E’ una frase che può sembrare sensata. Sono, infatti, proprio i cittadini italiani che pagano le tasse con cui lo Stato mantiene tutte le sue funzioni come l’Amministrazione pubblica, la scuola, la sanità, la pubblica sicurezza, le forze armate eccetera per cui dovrebbero essere loro, per logica i primi, a beneficiare di tutti i servizi civili che lo Stato garantisce.

Il fatto poi che questi servizi non siano erogati con quell’efficienza che tutti ci saremmo augurati esula da questo ragionamento, pur rappresentando un punto fondamentale nel successo ottenuto dalle due formazioni politiche alla recente tornata elettorale. Ma, bisogna pur dirlo, il “prima gli italiani“ è una frase (un pensiero) razzista. Lo so che molti tendono a negarlo rassicurandoci in anticipo che non sono razzisti, ma purtroppo è così.

Il fatto è che si crea un discrimine: discrìmine s. m. [dal lat. discrimen -mĭnis, der. di discernĕre«distinguere»], letter. raro. –

Distinzione, divisione, punto di separazione che si basa su un unico criterio molto preciso, quello della nazionalità. Non si guarda ai bisogni delle persone, al loro grado di difficoltà, alla loro situazione economica, familiare eccetera cercando di dare loro un aiuto secondo gli antichi e nobili principi della solidarietà umana, e nemmeno rispettando i più alti principi religiosi che dovrebbero essere alla base (ma forse solo quando fa comodo) di un popolo prevalentemente cattolico.

Si usa invece una regola di separazione che si basa su un unico criterio, quello della razza.

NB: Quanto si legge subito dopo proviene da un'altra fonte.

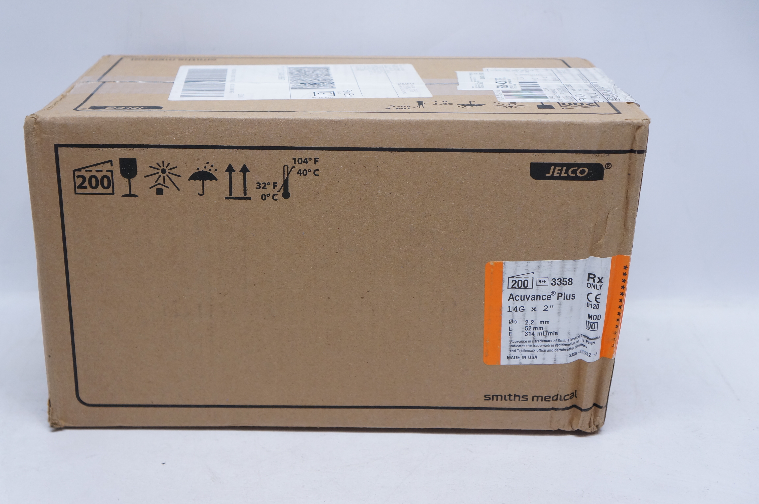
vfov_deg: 27.2
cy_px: 239
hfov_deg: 40.0
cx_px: 359
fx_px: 1043
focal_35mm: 50
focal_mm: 31
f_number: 4.5
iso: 800
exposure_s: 1/125
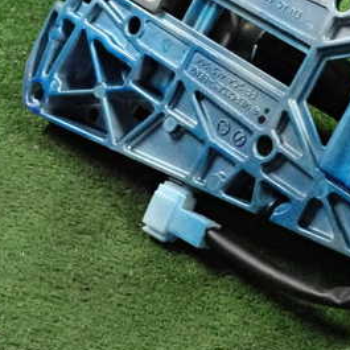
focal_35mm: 64
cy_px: 73
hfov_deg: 26.2
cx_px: 297
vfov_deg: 26.4
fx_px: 732
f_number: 2.4
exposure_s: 1/125
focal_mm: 5.79
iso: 3200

Un antico principio di hitleriana memoria che dovrebbe spaventare chi lo usa ma che invece viene sbandierato con spavalderia e noncuranza, con la certezza di essere nel giusto e di non essere assolutamente razzisti, ma giusti fra i giusti.
Lo sa bene il nostro recente Ministro dell’Interno che lo ha usato e lo usa come propaganda elettorale con un sottile ed efficace meccanismo psicologico, quello di creare, ad arte, la paura del diverso a cui viene attribuita ogni colpa, e con parole decise rassicurare un popolo in febbrile attesa di una definitiva soluzione.
Un meccanismo semplice e perfetto che parla alle “pance” degli italiani, provati dalla crisi economica, da quella del lavoro, dallo scadimento dei più fondamentali principi di equità, dai tanti scandali che fanno pensare ad una classe dirigente politica e affaristica sempre alla ricerca del proprio interesse e non di quella del Paese.

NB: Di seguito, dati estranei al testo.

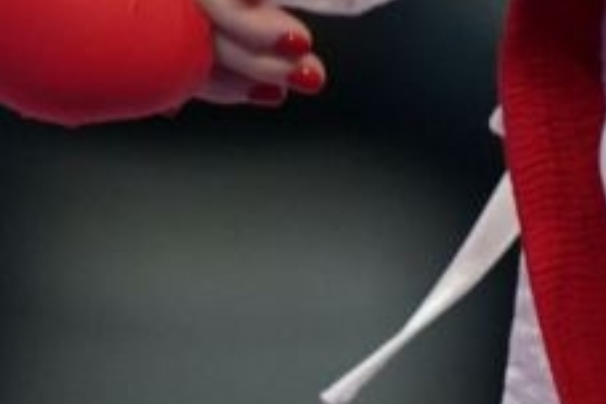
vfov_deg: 0.4
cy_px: -662
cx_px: 1010
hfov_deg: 0.7
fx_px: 53139
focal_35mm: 3157
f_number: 2.8
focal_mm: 400
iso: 1600
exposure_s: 1/1000
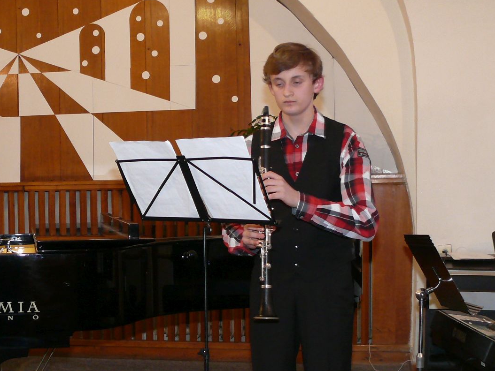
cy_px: 242
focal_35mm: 68
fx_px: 973
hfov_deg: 27.7
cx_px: 70
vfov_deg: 21.6
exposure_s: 1/30
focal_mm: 7.4
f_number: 2.8
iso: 200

Parla, in effetti, anche alla mia, di pancia, devo confessarlo. Sento anch’io il fascino di quelle parole così tranquillizzanti che esprimono intraprendenza e sicurezza ma io la “pancia” l’ho ben collegata al cervello, mentre per molti altri questo collegamento centrale sembra non funzionare troppo bene. 
E succede così che persone normali e intelligenti, amici con cui abbiamo spesso parlato di politica e di società familiarizzando e trovando terreni comuni di accordo e condivisione, improvvisamente ci sorprendono con frasi di questo genere, non rendendosi conto della posizione che si trovano ad assumere. Anzi contestando le nostre osservazioni che tenderebbero a metterli in guardia su quello che stanno dicendo, sulla loro posizione al riguardo.
Credo si possa definire “razzismo inconsapevole” perché il ragionamento logico sembra non riesca a concludersi e si fermi prima, al semplice disagio, senza procedere oltre.
Che gli immigrati siano un problema è evidente a tutti. Che il problema non sia stato ben affrontato dall’Italia (che aveva tutto il tempo ed anche un po’ di risorse per farlo) e nemmeno affrontato dall’Europa, è altrettanto evidente a tutti. Che nel grande numero di immigrati ci siano anche elementi con tendenza alla criminalità è altrettanto logico e possibile. Ma che siano loro la conseguenza del nostro disagio, tale da spingerci a rifiutare loro un aiuto, su questo non sono d’accordo. 
La mia anima di sinistra mi ha sempre fatto mettere in primo piano quella che dovrebbe essere la caratteristica peculiare discriminante della mia parte politica, quella con cui si dovrebbe differenziare fortemente dalla destra, quella solidarietà umana che, pur non essendo credente, cerco di usare sempre come principale criterio di scelta.
Invece che prima gli italiani a me piacerebbe che la politica indicasse prima gli onesti, prima i bisognosi, prima i meritevoli fregandomene della loro etnia, del loro colore, della loro razza.
Conosco italiani spregevoli, italiani completamente inutili, italiani modelli negativi, italiani parassiti; compaiono sui giornali vicende di italiani corrotti e talvolta ci si meraviglia come alcuni si vendano davvero per poche lire, padri di famiglia corrotti per pochi soldi, italiani che ridono delle disgrazie altrui, che si complimentano per una catastrofe con vittime civili.
Sono cittadini italiani ma il posto più giusto per alcuni di loro sarebbe la galera, non certo in cima alla lista.